[Pixel coordinate listings]
■ ■ ■ ■ ■

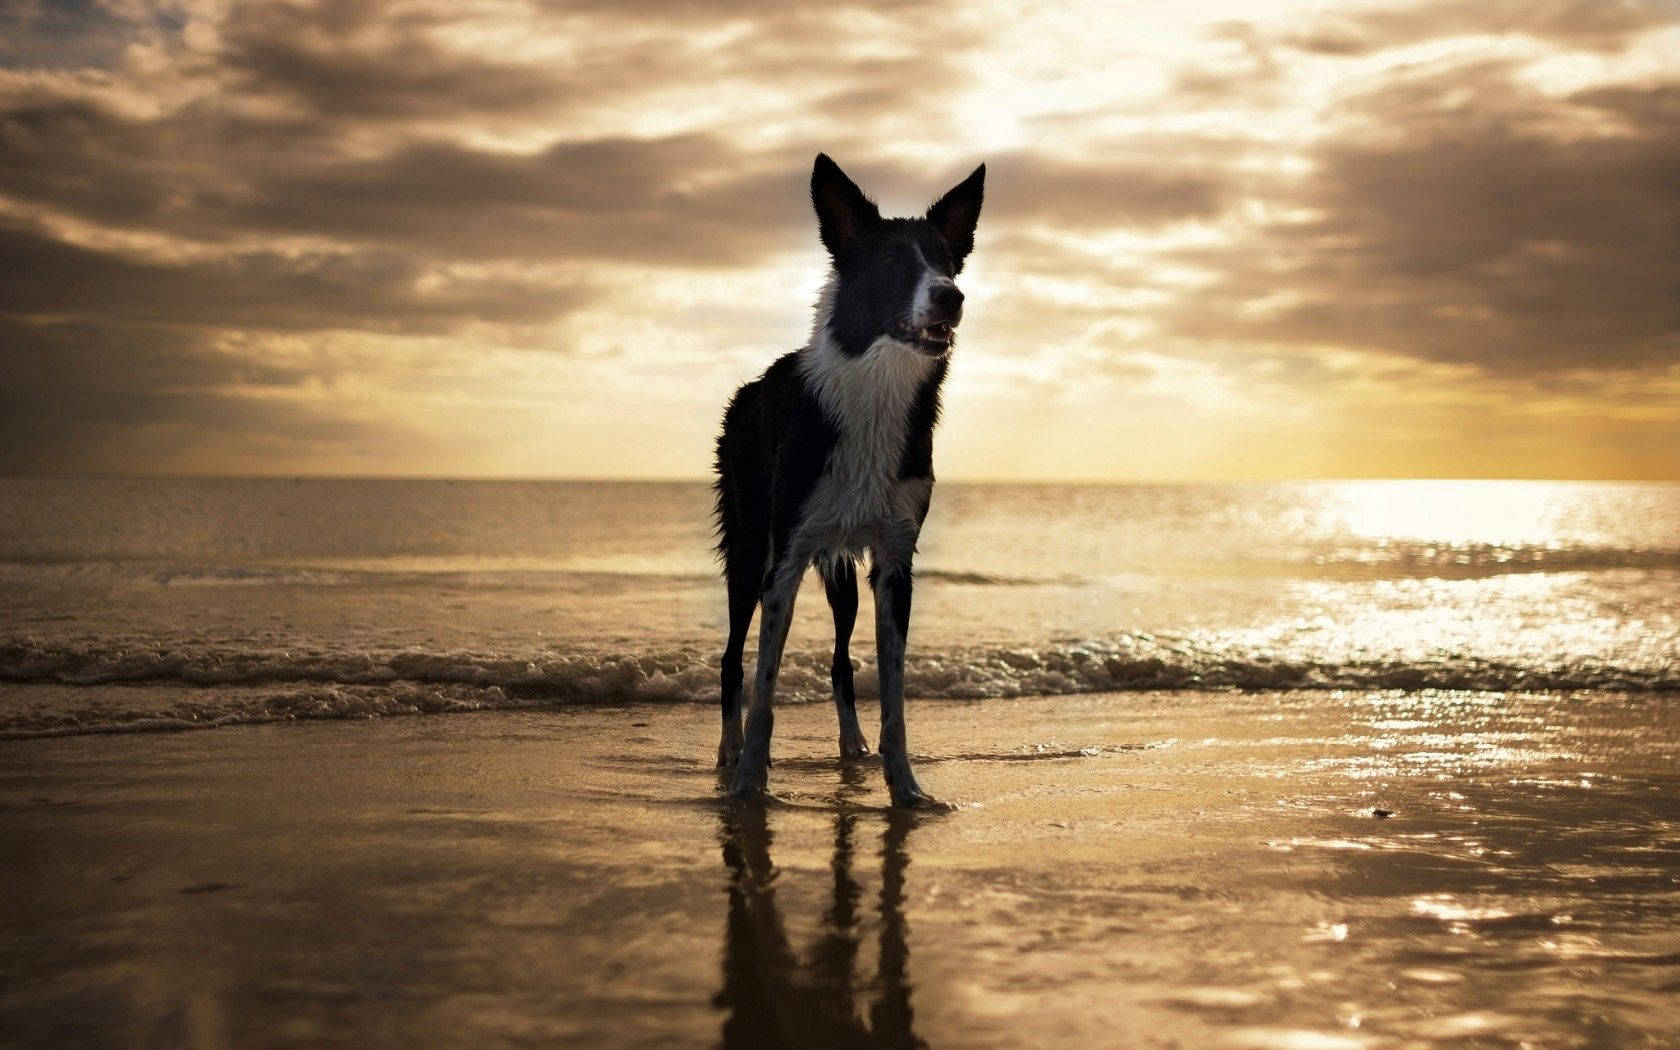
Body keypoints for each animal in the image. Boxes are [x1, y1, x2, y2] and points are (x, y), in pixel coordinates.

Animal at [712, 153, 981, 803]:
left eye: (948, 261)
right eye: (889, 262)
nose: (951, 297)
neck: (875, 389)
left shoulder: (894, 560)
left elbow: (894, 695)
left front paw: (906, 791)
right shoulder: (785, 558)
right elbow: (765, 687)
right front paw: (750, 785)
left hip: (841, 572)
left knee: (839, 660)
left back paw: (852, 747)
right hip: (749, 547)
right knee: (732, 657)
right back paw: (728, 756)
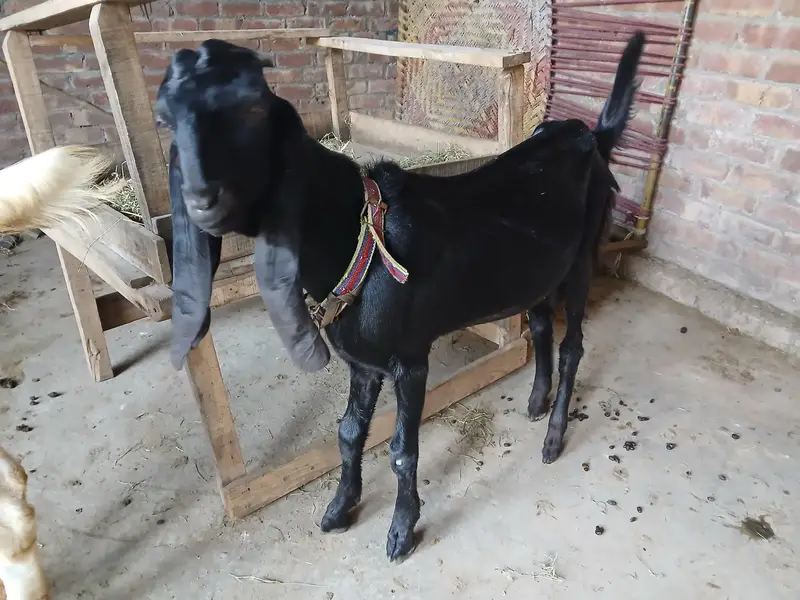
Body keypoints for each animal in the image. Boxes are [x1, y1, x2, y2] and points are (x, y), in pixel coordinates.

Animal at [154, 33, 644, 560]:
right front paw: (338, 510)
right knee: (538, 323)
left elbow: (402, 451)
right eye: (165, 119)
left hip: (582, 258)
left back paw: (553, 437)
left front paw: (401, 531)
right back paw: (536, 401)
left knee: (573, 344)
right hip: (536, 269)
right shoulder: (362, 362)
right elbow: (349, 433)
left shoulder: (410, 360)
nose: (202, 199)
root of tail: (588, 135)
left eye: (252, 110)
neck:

■ ■ ■ ■ ■

(Exercise prompt)
Reproduce, word for word, every line from the start of the records down to and including the line with "right front paw: (338, 510)"; skip the pictures.

(Task solution)
Body keypoints for each animal in the image. Boxes are [x1, y1, x2, y2] and points are (x, y), in pixel coordinates.

Animal at [712, 153, 981, 803]:
left eye: (948, 261)
right eye: (889, 262)
nose: (951, 297)
neck: (875, 389)
left shoulder: (894, 560)
left elbow: (894, 695)
left front paw: (906, 791)
right shoulder: (785, 558)
right elbow: (765, 687)
right front paw: (750, 785)
left hip: (841, 572)
left knee: (839, 660)
left back paw: (852, 747)
right hip: (749, 547)
right knee: (732, 657)
right back paw: (728, 756)
Body keypoints for each animal in the image. Boxes are [x1, y1, x2, y2] and points are (x, y), in pixel coordinates.

Animal at [154, 33, 644, 560]:
right front paw: (338, 510)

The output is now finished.